Excerpted records: Begin

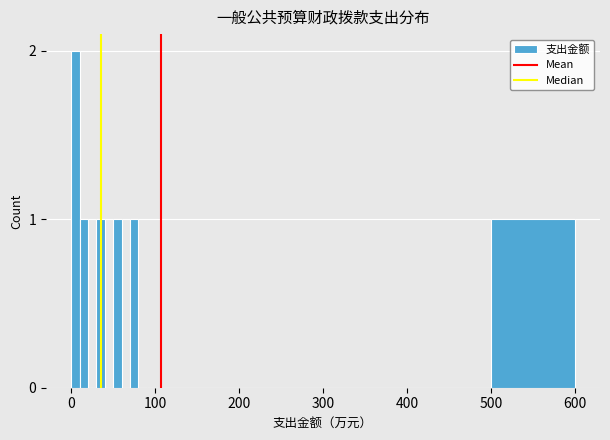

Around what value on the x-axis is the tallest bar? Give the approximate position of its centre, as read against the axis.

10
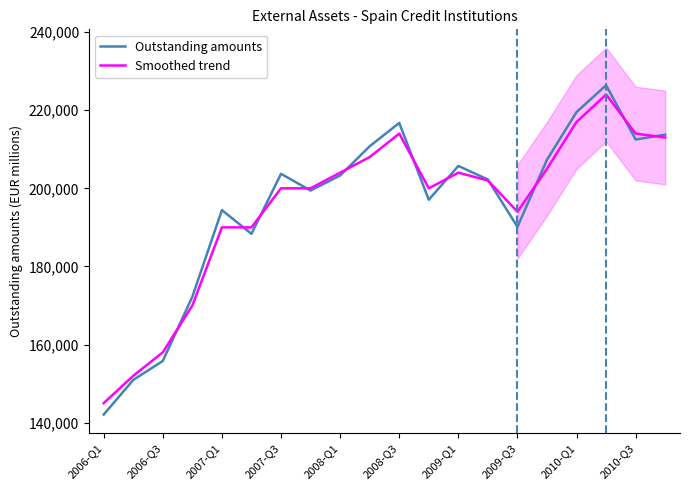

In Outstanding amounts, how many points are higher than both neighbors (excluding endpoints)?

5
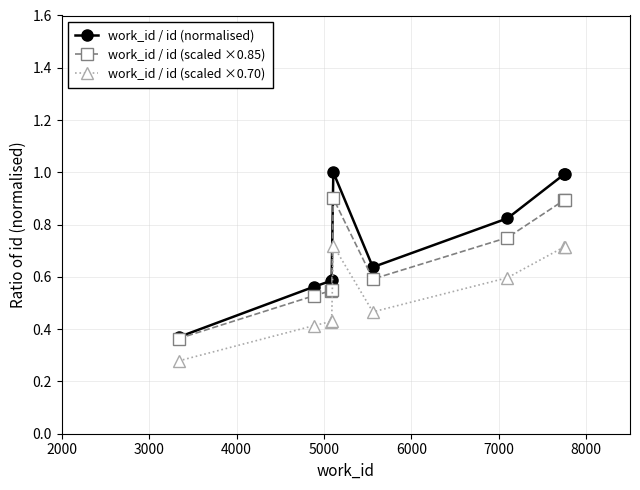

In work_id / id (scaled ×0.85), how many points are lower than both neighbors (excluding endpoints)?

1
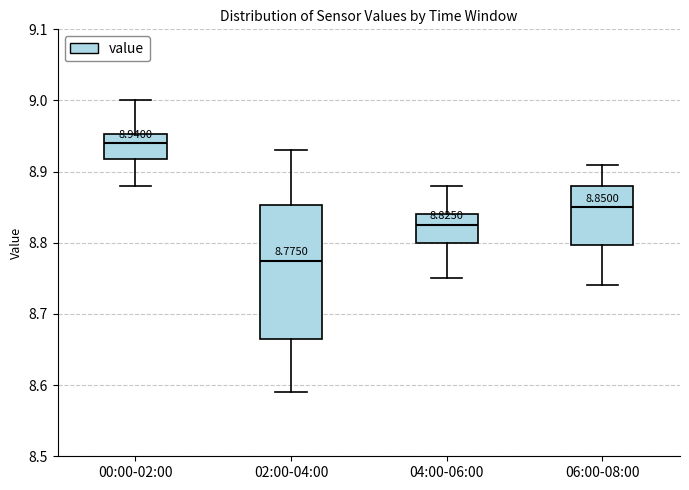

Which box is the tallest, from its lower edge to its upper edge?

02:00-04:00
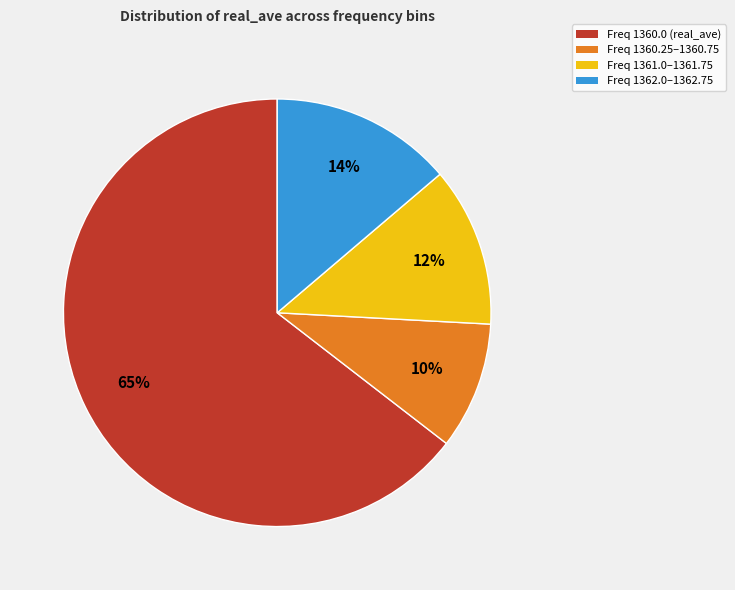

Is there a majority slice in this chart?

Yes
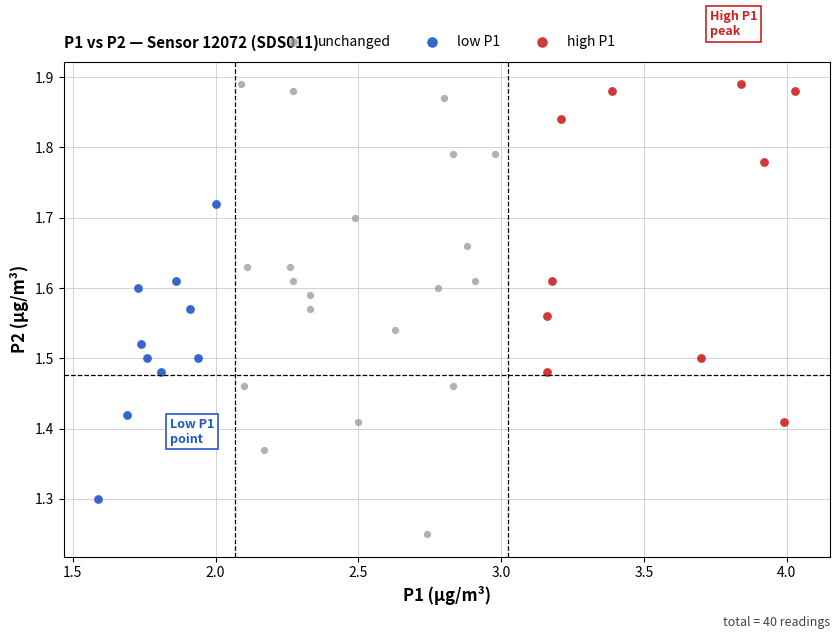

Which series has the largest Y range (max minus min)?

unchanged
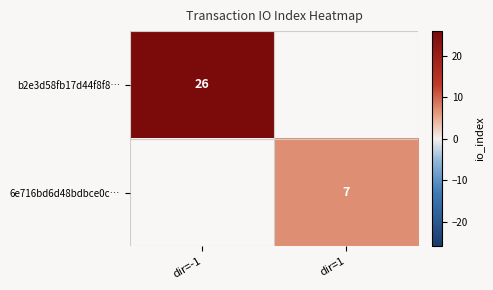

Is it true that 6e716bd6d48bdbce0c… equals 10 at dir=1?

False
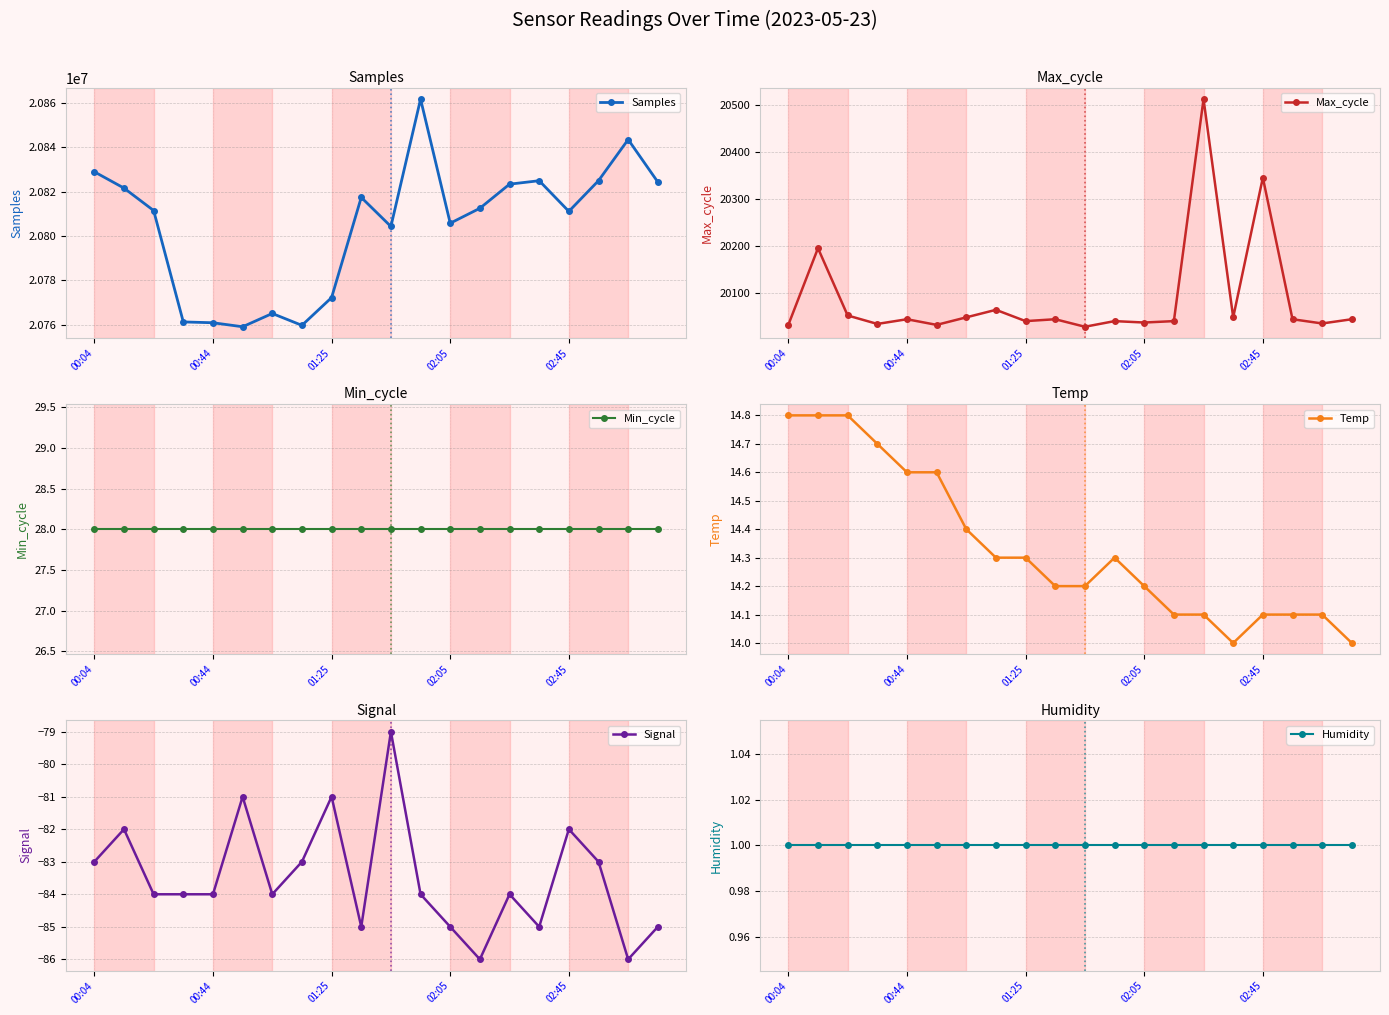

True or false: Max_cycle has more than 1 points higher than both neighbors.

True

Excerpted records: End

- Brief
State how many of the lines above contain the string "tallest", treating case as significant. Give only the number.

- Exercise response
2